Page-level text extractions:

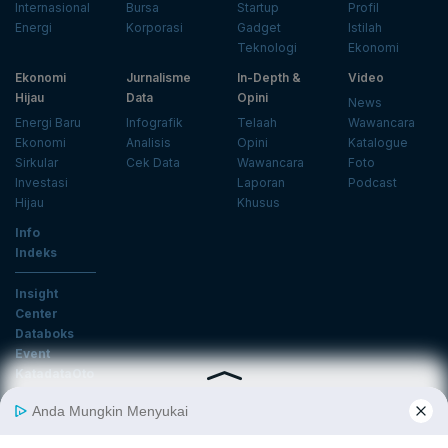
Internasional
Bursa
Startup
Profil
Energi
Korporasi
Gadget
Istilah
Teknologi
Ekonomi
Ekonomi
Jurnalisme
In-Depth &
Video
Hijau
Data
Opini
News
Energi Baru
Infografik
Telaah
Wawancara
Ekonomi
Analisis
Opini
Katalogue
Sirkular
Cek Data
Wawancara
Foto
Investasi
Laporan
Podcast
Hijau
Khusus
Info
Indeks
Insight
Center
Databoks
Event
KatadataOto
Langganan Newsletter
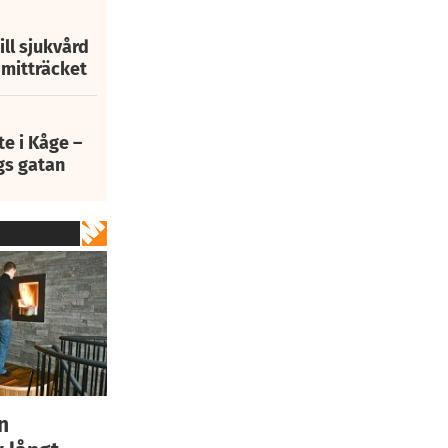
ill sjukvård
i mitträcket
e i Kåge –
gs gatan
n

--

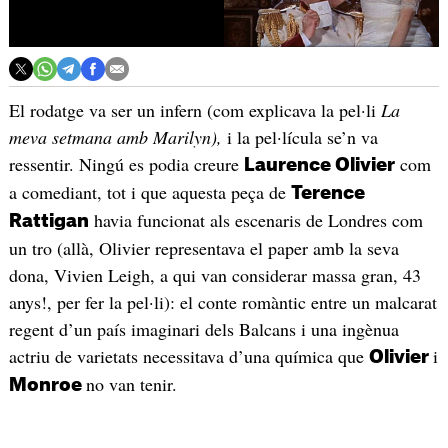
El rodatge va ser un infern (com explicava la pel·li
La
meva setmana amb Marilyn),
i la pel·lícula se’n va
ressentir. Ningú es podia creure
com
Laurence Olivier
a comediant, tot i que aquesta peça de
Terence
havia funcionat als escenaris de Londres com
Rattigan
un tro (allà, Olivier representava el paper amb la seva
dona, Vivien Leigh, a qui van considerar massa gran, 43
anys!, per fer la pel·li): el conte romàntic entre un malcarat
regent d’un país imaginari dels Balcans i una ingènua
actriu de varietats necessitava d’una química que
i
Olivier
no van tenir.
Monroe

▶ [Instructions to follow]
What is needed is every line of the records that contains the word "Olivier".

▶ [Task output]
Laurence Olivier
un tro (allà, Olivier representava el paper amb la seva
Olivier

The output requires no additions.